6 Responses to “Screw That Economist Horse You Rode In On”


  1. 1 Anne Sep 30th, 2006 at 7:02 pm

    I knew it was the mothers! Damn you, Mom, for working! You made me fat!

    What a stupid article, with, as you pointed out, no real social critique, only social blaming.

  2. 2 Linnaeus Sep 30th, 2006 at 7:22 pm

    Repeat after me: Correlation does not imply causation.

  3. 3 wolfa Oct 1st, 2006 at 11:25 am

    Our culture isn’t centred on food, exactly — it’s not centred on sitting and enjoying food in company. It does approve of ‘food as gift’ or ‘food as comfort’, though. And of course ‘food as shame’.

    And Lauren, please. It’s not about working Dads because Dads aren’t supposed to ever make the food, that’s the job for the Mom.

    But the “even within families” meant: within one particular family (where the mother started or stopped working between kids), not comparing one family to another. It’s probably the only non-objectionable part of the article.

  4. 4 Lauren Oct 1st, 2006 at 2:22 pm

    Ha, wolfa. You’re right about that last paragraph. Poor reading skills when outrage meter is off the scales.

    I do, however, believe that our culture is in many wasy focused on (or “centered on”) food.

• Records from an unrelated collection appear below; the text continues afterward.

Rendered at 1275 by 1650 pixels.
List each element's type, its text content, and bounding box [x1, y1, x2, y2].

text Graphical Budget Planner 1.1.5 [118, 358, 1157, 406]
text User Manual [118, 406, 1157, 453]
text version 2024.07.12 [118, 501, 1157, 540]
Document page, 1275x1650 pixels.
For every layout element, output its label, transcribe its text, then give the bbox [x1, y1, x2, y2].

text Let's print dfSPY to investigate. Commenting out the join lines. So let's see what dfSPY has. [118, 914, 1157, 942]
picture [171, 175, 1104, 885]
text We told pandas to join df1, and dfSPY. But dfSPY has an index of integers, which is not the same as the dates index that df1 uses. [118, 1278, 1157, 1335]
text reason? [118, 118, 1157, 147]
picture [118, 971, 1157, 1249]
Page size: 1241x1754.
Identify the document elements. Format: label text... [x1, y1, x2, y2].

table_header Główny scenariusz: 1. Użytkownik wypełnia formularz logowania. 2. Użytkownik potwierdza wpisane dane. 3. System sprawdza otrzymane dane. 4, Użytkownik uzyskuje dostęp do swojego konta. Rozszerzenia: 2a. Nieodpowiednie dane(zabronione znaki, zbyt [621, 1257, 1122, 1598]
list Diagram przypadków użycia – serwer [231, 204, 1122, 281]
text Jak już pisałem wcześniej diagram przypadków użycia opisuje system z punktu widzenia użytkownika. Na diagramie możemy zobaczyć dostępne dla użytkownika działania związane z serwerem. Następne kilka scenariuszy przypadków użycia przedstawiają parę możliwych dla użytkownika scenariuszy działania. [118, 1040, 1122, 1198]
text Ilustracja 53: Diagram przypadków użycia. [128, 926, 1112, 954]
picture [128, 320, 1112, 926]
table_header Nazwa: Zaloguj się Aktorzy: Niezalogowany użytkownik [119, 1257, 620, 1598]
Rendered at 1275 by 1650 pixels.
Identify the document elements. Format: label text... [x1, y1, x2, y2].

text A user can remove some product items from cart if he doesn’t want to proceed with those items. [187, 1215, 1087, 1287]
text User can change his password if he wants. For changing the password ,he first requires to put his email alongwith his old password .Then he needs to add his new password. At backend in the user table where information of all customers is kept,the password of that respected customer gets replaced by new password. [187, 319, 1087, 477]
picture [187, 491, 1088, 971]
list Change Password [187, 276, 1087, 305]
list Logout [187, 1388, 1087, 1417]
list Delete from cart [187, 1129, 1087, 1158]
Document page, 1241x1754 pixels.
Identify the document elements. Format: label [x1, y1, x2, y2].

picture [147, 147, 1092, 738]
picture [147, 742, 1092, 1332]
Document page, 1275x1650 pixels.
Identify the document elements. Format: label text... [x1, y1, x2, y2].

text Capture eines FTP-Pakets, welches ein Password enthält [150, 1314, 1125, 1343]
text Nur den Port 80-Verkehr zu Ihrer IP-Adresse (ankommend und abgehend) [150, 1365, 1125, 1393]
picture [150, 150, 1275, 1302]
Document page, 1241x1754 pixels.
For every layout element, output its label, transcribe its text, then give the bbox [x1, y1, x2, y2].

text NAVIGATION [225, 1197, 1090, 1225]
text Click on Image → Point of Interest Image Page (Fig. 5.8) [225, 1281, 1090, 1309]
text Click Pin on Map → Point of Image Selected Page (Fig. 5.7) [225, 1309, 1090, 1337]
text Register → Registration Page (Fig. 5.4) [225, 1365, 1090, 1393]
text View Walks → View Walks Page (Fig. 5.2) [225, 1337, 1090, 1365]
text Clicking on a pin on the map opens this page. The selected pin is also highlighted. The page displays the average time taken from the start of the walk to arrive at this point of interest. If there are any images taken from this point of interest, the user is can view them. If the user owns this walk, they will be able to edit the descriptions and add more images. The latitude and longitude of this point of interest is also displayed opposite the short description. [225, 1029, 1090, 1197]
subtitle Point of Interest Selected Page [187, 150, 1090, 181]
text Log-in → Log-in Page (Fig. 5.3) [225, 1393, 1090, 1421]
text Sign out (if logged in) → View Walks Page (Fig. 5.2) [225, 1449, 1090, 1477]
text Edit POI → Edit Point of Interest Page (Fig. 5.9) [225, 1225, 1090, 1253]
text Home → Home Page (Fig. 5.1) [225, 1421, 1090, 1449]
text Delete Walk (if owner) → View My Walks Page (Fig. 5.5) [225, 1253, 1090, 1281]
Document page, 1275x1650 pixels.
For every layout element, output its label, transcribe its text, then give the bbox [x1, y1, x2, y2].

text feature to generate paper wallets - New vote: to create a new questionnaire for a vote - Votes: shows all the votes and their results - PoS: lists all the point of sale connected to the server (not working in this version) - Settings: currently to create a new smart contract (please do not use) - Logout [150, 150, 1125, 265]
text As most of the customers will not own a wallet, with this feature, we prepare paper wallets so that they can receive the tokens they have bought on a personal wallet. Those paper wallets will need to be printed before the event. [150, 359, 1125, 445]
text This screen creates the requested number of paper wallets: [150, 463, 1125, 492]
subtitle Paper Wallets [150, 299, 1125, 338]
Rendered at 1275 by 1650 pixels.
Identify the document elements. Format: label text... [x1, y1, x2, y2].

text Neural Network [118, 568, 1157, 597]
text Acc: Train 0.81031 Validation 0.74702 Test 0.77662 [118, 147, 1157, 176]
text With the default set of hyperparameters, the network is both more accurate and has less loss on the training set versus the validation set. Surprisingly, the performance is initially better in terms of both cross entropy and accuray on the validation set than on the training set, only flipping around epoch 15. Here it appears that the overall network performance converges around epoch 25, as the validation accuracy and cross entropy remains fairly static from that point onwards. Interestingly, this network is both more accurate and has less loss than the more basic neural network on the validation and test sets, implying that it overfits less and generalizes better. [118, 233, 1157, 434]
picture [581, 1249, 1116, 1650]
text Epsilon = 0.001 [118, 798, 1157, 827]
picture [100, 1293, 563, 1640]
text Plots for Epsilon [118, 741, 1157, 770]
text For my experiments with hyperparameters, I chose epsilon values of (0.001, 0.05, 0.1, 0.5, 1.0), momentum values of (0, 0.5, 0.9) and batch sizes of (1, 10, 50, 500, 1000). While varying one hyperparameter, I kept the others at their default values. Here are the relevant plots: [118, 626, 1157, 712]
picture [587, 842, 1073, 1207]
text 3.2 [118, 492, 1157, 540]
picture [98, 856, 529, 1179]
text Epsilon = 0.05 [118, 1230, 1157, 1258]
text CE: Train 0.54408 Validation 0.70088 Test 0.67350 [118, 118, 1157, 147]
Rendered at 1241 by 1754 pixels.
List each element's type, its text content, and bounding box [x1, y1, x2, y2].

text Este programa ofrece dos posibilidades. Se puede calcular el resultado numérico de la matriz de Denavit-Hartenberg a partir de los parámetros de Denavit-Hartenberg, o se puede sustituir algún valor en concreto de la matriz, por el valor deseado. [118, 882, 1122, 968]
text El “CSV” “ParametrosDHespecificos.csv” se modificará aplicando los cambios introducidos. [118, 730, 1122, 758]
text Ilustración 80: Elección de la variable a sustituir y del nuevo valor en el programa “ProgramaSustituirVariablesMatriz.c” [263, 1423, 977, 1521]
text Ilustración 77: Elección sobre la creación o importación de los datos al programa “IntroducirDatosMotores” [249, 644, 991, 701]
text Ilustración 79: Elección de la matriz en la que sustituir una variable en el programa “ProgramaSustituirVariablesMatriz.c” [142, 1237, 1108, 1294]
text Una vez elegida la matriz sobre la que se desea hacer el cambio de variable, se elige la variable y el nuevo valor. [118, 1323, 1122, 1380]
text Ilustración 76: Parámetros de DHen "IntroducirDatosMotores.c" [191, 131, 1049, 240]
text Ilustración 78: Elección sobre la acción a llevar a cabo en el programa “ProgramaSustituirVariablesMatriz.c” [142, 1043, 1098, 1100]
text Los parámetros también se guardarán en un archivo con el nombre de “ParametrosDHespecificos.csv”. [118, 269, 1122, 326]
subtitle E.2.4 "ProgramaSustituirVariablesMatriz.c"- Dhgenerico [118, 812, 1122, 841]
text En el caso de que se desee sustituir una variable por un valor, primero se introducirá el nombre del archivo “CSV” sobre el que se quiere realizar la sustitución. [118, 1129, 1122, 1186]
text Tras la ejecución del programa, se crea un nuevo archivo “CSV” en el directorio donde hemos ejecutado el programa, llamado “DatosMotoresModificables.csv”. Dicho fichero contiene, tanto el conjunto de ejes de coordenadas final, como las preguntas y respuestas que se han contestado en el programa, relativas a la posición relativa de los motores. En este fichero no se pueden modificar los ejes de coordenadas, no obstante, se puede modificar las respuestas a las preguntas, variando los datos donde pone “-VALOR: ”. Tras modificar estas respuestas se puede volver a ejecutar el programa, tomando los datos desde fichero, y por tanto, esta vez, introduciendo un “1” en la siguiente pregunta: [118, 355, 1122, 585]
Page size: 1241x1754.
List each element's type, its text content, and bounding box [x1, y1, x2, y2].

  5. 5 Roxanne Oct 1st, 2006 at 9:55 pm

    Name a problem in America and it’s always a woman’s fault. I don’t even know why we make note of it anymore.

  6. 6 SJ Oct 4th, 2006 at 7:17 pm

    Wow, why is this the new cause du jour? You’re making great points here. And is it wrong that I read the second name as “Ashton Kutcher?” Whoops.